======== DATA PROVIDED ========

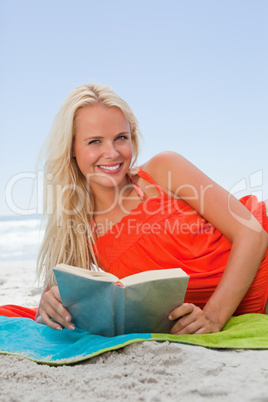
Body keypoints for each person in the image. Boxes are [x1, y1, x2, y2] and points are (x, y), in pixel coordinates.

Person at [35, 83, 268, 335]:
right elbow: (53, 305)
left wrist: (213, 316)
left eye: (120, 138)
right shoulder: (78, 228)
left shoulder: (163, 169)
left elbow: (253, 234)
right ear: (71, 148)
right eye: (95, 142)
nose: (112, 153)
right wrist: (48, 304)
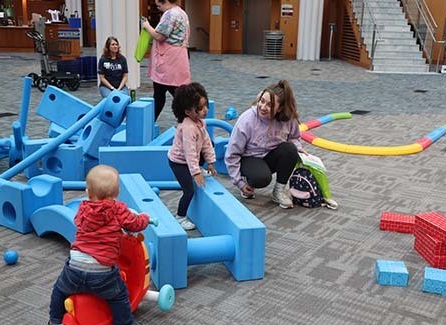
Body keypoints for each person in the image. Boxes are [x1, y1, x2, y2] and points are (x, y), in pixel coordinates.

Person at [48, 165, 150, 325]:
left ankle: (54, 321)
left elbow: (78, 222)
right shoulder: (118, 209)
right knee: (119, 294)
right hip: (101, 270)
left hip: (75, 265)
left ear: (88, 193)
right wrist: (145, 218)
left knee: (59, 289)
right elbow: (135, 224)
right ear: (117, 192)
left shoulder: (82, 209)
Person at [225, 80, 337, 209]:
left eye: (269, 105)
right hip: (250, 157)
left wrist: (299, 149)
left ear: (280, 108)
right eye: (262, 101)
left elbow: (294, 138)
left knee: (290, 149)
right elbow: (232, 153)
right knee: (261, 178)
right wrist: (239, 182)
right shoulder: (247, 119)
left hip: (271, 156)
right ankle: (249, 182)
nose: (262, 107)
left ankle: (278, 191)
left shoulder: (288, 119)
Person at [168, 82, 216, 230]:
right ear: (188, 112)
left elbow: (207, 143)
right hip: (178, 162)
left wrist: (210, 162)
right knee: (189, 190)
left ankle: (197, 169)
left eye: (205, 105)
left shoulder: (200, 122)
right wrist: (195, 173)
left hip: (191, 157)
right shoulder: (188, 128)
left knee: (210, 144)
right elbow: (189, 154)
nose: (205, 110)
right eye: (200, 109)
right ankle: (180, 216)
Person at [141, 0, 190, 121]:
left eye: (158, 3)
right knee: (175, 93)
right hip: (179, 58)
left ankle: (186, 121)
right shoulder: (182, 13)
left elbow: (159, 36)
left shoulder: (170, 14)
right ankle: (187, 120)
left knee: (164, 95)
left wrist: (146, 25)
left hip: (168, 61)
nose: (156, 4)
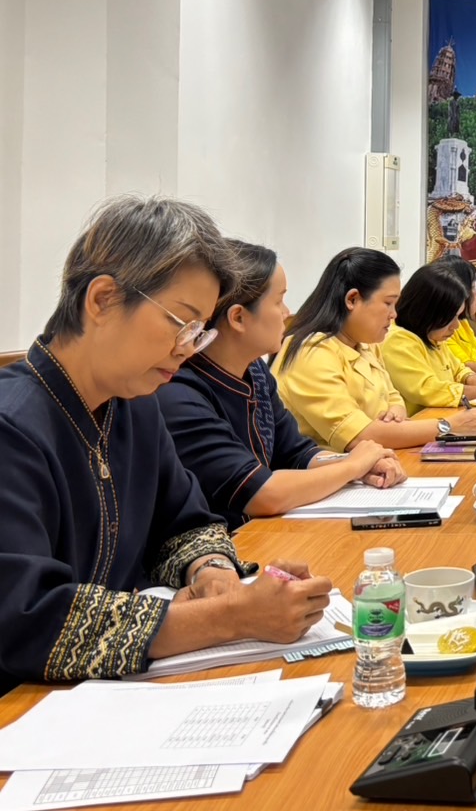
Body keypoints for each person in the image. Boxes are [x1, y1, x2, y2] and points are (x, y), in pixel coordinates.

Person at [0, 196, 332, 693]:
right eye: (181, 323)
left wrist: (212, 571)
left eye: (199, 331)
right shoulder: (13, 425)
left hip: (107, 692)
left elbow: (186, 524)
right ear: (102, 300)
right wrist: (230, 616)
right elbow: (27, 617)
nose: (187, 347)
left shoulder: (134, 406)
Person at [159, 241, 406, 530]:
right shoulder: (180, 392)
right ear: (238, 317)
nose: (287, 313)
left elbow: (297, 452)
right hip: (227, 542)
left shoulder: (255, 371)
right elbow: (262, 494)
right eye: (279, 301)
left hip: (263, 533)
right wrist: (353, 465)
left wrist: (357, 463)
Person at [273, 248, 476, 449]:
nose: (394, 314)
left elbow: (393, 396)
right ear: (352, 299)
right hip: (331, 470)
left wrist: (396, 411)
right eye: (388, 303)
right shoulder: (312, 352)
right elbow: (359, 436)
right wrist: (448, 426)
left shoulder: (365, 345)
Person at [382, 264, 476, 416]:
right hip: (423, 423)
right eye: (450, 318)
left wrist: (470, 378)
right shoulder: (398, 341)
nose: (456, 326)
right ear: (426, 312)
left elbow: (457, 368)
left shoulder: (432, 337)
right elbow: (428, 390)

========

▶ EXERCISE
Read the data above and count the lines that include "ankle". Answer only with the count.

▶ EXERCISE OUTPUT
7